2. Discover solutions on-the-fly through collaboration

I got a close relative living in Sendai who had not checked-in. I posted that on Facebook and quickly got several suggestions on how to locate him from my friends around the world. I then contacted his company through emergency line and we registered at Google people finder. I kept monitoring twitter and Facebook on minute-by-minute live events as people around Japan posted their feeds. We finally located him after more than 24 hours after the earthquake when one of his colleagues who identified him sent me a text message. That was such a relief. In reflection, it is not as easy for his colleague to send us a message because power to the mobile was such precious asset under the circumstance. My relative could not contact us because his phone was out of power.

3. Leverage Real-time monitoring across the globe

I thought I could catch my breath after I confirmed safety of all my friends and relatives but then come the news of the nuclear plant explosion. I have been keeping a look on the real-time radiation levels across multiple locations around the Fukushima nuclear plant through an official website.

4. Employ agent-based alert to catch and respond to events

I have also set to receive alert email on the aftershocks and how transportation systems are being affected. Based on this information, I do not have to hunt for information but being notified when events that I am interested in occur. I have hence adjusted the travel schedule accordingly.

5. Derive strategy through social media

It is interesting to point out that the rolling power outrage after the earthquake when Fukushima nuclear plant went down was first socialized through social media before putting into action. Social media was also used to gain support on the call for stopping panic buying.
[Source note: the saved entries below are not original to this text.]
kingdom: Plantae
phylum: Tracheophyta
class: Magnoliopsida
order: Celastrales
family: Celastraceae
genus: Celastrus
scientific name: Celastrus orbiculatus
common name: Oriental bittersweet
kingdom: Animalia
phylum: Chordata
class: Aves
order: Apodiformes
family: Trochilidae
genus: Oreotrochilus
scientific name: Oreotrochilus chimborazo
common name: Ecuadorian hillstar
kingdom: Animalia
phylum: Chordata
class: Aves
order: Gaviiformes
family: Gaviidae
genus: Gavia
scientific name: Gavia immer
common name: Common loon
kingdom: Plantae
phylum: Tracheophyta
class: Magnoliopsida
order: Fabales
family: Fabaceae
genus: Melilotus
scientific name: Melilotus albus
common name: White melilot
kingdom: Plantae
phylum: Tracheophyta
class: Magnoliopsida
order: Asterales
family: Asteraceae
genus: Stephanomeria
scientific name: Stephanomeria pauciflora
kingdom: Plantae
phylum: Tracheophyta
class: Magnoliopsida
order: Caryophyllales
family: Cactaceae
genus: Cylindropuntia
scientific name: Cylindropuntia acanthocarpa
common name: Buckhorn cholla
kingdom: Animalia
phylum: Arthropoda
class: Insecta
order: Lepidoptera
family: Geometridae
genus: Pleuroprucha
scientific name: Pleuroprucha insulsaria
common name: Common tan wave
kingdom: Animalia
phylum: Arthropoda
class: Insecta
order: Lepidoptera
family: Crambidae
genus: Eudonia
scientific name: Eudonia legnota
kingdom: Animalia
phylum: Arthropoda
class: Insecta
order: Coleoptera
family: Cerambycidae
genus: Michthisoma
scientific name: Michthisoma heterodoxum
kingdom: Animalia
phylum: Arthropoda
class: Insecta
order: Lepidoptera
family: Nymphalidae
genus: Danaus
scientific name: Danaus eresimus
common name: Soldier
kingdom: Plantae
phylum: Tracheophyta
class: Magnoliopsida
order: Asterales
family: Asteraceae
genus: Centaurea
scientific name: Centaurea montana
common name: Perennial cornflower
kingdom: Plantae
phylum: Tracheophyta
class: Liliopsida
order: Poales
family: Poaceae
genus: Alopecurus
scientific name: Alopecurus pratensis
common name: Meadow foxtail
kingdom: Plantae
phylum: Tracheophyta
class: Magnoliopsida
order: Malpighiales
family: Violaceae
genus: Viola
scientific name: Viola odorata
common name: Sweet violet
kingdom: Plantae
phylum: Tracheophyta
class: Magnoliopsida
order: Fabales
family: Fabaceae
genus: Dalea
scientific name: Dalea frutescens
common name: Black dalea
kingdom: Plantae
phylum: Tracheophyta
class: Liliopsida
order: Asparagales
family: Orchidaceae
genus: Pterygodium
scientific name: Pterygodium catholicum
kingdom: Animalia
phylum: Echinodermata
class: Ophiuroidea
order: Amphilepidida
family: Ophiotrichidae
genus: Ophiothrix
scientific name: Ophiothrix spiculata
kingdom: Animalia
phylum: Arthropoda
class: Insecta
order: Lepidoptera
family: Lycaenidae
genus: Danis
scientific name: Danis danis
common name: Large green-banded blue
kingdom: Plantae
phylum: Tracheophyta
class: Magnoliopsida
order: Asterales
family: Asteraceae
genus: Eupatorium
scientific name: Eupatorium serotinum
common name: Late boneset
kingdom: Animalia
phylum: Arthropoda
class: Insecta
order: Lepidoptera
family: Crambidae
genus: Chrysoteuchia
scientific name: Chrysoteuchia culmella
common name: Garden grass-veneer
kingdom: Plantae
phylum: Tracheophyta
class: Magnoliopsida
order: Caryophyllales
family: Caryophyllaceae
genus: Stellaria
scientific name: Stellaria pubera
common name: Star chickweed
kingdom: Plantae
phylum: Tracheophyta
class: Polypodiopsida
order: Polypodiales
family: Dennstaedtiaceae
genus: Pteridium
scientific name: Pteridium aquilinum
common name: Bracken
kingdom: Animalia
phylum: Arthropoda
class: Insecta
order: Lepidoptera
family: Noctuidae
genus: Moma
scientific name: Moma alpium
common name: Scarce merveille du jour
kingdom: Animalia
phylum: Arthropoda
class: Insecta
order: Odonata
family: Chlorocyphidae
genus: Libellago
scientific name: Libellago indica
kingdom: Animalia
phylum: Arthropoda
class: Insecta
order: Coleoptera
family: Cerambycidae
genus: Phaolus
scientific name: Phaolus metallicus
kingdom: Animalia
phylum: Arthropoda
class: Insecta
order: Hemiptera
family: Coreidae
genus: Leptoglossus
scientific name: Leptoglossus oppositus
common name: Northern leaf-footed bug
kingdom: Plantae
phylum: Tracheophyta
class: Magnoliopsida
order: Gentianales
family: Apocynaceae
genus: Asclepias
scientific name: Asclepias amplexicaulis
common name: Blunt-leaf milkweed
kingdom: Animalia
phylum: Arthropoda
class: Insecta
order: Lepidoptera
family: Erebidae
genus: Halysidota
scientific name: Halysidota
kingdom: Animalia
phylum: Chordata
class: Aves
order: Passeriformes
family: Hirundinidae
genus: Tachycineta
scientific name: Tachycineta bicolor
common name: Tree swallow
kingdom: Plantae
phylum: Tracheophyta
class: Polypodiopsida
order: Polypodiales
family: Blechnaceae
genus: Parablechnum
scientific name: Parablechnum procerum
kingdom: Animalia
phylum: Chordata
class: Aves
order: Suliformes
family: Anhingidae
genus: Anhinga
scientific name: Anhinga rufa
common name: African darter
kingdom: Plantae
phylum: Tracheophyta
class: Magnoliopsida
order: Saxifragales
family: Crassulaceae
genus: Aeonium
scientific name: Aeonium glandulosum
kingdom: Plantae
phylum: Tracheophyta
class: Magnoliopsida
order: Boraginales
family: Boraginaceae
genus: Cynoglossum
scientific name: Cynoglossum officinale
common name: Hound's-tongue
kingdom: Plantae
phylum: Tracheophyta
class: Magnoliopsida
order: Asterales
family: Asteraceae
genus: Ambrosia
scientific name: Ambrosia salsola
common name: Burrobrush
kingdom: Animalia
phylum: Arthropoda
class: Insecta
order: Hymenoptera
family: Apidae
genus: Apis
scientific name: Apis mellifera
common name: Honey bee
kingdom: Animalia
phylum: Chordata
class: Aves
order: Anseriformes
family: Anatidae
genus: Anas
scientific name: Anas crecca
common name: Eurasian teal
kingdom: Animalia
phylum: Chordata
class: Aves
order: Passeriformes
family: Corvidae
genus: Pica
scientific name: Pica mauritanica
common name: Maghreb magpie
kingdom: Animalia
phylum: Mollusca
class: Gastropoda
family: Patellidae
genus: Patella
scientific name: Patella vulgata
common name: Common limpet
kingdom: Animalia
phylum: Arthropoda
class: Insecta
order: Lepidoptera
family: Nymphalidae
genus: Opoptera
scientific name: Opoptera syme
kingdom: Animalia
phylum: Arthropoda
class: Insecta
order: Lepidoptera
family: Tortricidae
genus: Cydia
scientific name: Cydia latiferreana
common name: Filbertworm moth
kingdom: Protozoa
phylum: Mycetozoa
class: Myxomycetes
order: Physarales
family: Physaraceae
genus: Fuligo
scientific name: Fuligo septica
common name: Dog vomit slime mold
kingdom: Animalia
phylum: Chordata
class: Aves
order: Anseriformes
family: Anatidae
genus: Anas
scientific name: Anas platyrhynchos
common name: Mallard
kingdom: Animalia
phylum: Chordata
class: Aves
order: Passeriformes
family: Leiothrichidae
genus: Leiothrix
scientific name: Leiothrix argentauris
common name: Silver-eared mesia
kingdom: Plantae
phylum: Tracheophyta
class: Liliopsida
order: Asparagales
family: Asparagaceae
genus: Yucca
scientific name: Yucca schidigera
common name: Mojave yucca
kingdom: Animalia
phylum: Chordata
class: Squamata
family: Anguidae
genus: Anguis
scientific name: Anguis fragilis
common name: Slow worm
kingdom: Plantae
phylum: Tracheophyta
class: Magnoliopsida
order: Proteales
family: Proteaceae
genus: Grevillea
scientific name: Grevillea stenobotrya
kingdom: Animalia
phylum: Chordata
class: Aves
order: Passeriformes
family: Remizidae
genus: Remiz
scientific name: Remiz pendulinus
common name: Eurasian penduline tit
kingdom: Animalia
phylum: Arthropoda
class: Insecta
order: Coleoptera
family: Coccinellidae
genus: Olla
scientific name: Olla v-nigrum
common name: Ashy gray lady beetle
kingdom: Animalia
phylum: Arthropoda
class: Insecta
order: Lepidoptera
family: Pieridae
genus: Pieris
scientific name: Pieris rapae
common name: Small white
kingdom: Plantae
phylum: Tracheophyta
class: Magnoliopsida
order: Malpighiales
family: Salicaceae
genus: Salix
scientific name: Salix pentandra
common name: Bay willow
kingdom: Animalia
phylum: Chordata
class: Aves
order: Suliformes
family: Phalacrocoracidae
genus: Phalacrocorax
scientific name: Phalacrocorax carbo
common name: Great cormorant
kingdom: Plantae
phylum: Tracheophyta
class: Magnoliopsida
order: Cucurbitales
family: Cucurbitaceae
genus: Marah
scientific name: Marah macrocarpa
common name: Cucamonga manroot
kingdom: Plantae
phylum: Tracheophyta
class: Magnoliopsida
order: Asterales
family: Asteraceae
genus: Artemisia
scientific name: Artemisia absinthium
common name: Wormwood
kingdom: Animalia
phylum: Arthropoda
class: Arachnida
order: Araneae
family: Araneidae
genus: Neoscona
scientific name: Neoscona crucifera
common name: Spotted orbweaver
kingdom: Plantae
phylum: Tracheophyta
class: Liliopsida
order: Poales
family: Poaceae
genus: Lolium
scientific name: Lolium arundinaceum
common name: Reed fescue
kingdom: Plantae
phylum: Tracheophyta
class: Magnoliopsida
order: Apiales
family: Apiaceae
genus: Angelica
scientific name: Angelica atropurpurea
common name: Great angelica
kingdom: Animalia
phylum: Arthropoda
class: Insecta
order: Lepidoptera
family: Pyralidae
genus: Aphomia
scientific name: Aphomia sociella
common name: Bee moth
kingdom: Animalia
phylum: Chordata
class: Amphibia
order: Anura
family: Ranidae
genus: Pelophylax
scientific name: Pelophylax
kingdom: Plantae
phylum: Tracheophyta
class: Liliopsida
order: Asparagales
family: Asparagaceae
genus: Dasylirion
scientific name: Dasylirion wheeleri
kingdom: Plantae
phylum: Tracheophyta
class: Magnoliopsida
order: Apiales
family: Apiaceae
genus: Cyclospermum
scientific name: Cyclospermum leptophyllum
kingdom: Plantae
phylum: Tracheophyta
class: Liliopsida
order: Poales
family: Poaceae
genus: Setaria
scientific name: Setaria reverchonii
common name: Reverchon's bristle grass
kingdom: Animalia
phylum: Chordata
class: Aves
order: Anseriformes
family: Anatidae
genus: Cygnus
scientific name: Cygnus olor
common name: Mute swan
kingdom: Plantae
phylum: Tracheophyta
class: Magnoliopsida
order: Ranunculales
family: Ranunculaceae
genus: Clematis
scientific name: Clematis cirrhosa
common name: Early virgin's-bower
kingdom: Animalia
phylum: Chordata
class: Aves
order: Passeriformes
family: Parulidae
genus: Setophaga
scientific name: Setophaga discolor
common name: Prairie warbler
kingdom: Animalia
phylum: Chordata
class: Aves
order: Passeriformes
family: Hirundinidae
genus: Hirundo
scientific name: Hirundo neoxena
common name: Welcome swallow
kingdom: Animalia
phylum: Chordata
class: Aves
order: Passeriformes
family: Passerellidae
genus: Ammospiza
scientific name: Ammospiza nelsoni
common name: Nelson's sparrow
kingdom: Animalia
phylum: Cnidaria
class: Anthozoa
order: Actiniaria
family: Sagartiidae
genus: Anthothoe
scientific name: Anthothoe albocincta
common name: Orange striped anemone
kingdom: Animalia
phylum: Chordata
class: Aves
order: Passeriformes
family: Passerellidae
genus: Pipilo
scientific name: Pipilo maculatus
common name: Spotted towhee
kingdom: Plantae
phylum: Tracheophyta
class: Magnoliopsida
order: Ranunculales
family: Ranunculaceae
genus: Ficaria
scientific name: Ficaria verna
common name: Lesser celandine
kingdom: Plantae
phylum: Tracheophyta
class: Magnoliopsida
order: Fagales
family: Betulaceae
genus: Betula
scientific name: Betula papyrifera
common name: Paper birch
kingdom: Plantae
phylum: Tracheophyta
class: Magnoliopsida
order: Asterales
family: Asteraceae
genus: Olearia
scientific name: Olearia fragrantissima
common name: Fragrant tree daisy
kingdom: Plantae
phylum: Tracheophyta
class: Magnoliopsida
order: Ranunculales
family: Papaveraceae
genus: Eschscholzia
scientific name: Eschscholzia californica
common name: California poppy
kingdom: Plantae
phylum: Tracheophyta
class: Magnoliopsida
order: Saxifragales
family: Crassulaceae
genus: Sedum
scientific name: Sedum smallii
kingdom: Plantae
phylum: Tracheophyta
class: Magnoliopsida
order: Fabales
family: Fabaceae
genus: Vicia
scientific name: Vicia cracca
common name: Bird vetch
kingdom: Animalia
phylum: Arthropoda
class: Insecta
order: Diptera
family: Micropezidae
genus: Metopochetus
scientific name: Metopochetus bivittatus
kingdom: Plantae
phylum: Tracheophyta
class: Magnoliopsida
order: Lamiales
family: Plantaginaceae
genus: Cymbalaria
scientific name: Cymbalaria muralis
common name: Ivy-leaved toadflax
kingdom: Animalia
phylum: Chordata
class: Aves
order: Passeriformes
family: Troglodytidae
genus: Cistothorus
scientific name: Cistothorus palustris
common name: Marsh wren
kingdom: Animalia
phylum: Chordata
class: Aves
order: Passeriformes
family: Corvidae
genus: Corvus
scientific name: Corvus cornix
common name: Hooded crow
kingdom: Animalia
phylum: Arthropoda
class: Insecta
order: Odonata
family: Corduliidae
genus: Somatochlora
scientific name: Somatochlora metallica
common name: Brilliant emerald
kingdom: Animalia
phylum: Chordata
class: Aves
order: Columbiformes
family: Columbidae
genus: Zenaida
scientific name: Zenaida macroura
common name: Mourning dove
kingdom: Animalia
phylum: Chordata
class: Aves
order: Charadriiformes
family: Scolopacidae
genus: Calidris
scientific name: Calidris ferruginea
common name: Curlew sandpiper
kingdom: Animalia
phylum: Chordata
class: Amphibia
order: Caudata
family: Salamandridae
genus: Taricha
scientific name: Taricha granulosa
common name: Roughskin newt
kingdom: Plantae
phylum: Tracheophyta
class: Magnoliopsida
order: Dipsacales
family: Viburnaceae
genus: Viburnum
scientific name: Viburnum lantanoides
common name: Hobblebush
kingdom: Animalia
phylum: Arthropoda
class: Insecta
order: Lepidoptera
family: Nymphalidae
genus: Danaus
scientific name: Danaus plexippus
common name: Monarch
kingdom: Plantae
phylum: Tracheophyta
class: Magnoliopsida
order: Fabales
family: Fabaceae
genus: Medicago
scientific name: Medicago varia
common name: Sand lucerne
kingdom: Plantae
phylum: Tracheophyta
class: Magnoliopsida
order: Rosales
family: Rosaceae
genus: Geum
Irrational buying behavior was generally not observed and resulted in a big contrary to the run on salt and baby formula in some neighboring countries. (OK, I admit that part of this was owing to the very beautiful side of Japanese culture)

Internet, web, mobile devices, social media, Wi-Fi, physical sensors and webcams, event-driven alert and alarm, real-time monitoring from anywhere, all are indicating that democratization of information has replaced or complemented central broadcasting of news through TV and radio.

How about the manufacturing world?

It is kind of ironical to think of many global manufacturing companies that I am working with has not really leveraged much of the above mentioned technologies. Executives and managers still depend on occasionally bumping into colleagues at the hall way to discover whether the most critical machine in their supply chain is down. Even the enabling technologies are available, there is still limited sharing of best-practices manufacturing processes across geographic locations. KPI report upon which million dollars decisions are depended, are still weeks or sometimes months after the fact. The majority of the mobile devices, sensors and individual control units are not interconnected. Centralized systems like ERPs that depend on aggregating data and then broadcast a plan are still driving the majority of the manufacturing process. In wake of such an unexpected event that went beyond anyone’s imagination, I suppose that it is high time to ask: how well prepared is your organization for the next Tsunami?